ScienceScope

Science  11 Mar 2005:
Vol. 307, Issue 5715, pp. 1543
  1. Battelle Bows Out of Race to Run Los Alamos Lab

    Battelle won't compete for the management contract of Los Alamos National Laboratory, the nonprofit corporation said this week. The withdrawal of the Columbus, Ohio, research giant, which currently manages five Department of Energy (DOE) labs, is good news for the University of California (UC), which has managed the New Mexico facility since its inception 62 years ago. UC is expected to seek another term; other rumored players include Northrop Grumman and General Atomics.

    UC's contract expires on 30 September, and DOE plans to release the official request for contract bids shortly. In the wake of complaints from Capitol Hill over the equity of the bid process, DOE recently changed the proposed contract language to require that the new contractor must create a new corporate entity and separate pension fund. The changes, which would dull UC's strengths, have been criticized by New Mexico legislators who want to preserve UC's generous retirement benefits.

    Nevertheless, says a former Los Alamos manager, “at this stage UC is still the big entity.”

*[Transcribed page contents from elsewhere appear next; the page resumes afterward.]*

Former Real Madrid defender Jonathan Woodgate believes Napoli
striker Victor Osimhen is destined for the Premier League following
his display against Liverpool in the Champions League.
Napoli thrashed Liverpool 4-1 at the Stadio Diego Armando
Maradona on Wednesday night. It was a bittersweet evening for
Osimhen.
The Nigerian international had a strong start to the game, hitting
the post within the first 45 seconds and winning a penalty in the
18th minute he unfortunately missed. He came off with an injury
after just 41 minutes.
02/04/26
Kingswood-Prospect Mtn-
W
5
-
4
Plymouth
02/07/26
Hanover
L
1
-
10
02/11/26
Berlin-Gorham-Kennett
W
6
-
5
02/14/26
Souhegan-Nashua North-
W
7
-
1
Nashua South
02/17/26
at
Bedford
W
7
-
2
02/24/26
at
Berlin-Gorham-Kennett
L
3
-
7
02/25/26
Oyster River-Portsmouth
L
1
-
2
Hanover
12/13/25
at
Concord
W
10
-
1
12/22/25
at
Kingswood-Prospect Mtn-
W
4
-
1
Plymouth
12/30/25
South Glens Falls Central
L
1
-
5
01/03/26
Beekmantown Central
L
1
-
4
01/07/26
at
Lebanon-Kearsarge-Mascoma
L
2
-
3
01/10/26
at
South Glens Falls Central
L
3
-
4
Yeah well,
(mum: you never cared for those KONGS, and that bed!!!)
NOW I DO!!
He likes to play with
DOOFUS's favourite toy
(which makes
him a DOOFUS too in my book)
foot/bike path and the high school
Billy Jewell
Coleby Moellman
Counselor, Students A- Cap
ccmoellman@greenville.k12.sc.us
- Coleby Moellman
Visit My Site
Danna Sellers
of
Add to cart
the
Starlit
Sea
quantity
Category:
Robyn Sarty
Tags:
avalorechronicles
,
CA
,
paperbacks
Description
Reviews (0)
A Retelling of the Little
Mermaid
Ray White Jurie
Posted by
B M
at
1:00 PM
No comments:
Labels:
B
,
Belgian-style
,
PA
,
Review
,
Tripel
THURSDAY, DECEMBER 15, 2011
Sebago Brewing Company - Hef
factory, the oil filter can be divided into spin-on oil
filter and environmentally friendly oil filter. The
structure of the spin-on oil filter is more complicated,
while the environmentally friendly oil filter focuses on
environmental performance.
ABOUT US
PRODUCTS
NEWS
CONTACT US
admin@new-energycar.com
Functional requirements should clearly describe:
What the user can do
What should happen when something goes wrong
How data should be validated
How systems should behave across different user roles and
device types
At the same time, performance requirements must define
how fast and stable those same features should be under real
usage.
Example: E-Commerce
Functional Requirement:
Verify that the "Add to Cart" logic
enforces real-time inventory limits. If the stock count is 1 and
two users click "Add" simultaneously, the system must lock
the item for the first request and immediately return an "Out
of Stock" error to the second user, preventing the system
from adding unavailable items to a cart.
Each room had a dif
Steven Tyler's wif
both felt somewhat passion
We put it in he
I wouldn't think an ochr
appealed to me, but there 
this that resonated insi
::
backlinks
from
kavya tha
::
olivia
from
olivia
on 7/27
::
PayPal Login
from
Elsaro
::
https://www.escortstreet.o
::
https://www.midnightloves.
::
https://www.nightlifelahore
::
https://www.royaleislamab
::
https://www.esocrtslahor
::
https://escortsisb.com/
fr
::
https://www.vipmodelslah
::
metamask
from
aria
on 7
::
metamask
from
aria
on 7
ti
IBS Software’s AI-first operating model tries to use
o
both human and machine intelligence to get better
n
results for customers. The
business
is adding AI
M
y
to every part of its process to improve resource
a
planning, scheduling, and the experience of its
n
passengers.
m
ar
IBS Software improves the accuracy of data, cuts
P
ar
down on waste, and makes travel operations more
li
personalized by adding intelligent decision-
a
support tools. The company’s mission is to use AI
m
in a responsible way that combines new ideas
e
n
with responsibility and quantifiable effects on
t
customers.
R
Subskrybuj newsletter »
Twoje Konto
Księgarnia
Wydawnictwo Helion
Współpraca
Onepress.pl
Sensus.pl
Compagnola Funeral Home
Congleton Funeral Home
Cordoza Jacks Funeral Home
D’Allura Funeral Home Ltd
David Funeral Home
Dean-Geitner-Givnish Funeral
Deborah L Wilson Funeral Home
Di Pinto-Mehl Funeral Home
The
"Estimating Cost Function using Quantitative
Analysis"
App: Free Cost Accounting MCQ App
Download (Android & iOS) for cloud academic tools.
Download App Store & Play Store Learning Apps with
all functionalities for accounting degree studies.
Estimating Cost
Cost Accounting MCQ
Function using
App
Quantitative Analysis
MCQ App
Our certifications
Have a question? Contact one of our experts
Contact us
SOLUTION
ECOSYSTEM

  2. Italian Science Agency Gets Revamp

    ROME—A sweeping overhaul of Italy's main science funding agency—the National Research Council (CNR)—will give the system “a more structured approach” and align scientists' work with national goals, research minister Letizia Moratti told Science this week. The changes, due to take effect at the end of this month, will group all existing research under 85 “strategic programs.” Scientists say they're concerned that the scheme will favor applied research, especially projects endorsed by industry. Moratti insists that fundamental science will be protected, noting that the Berlusconi government has put investigator-driven research on a permanent legal foundation. But some CNR scientists and officials are furious with the new layers of bureaucracy and centralization of power.

    Headed by Fabio Pistella, who took office last autumn, CNR will get increased power in its 11 central departments, which will oversee the 108 individual institutes of the old CNR. Contrasting this approach to the U.S. model, one high-level source commented that it “would be unimaginable” for the government to tell the National Science Foundation “what to do.”

  3. Brazil OKs Stem Cell Work

    The way is clear for Brazilian scientists to work with human embryonic stem (ES) cells. On 3 March, the Brazilian legislature passed a wide-ranging biosecurity bill that legalizes work with the cells, sending it to President Luiz Inácio Lula da Silva for his signature. It allows scientists who receive permission from a national ethics board to work with existing ES cell lines and to derive new ones from frozen embryos left over after fertility treatments. It also outlaws nuclear transfer experiments using human cells.

    Geneticist Mayana Zatz of São Paulo University says she hopes to begin work soon on muscle and nerve studies using ES cells. The bill also allows for the sale of genetically modified seeds.

  4. New Trade Rules on Sturgeon

    The world's most valuable fish—the beluga sturgeon, a target of human predators who sell its eggs for $100 an ounce—may get help from the U.S. Fish and Wildlife Service (FWS). Officials ruled last week that nations wishing to continue selling beluga caviar to the United States (which consumes 80% of legal exports) must file plans with FWS in 6 months showing how they will stem the species' decline. Those that don't comply will face a trade ban on the fish. Most directly affected are Kazakhstan, Iran, and Russia. Environmentalists decry the new rule, urging an immediate U.S. import ban.

  5. Insider Nominated to EPA

    A nominee to lead the Environmental Protection Agency (EPA) has succeeded in gaining the unlikely support of both environmentalists and industry groups.

    Last week President George W. Bush chose Stephen Johnson, 53, to replace Michael Leavitt as head of EPA. Johnson, who holds a master's degree in pathology, would be the first administrator with scientific training.

    Those pleased by the decision include the Environmental Working Group and a pesticide trade group called CropLife America, both based in Washington, D.C.

    “He's coming into the job with a stronger grasp of the science than any past administrator,” says Lynn Goldman of Johns Hopkins Bloomberg School of Public Health in Baltimore, Maryland. The main question, she adds, is whether he will have any clout in the White House.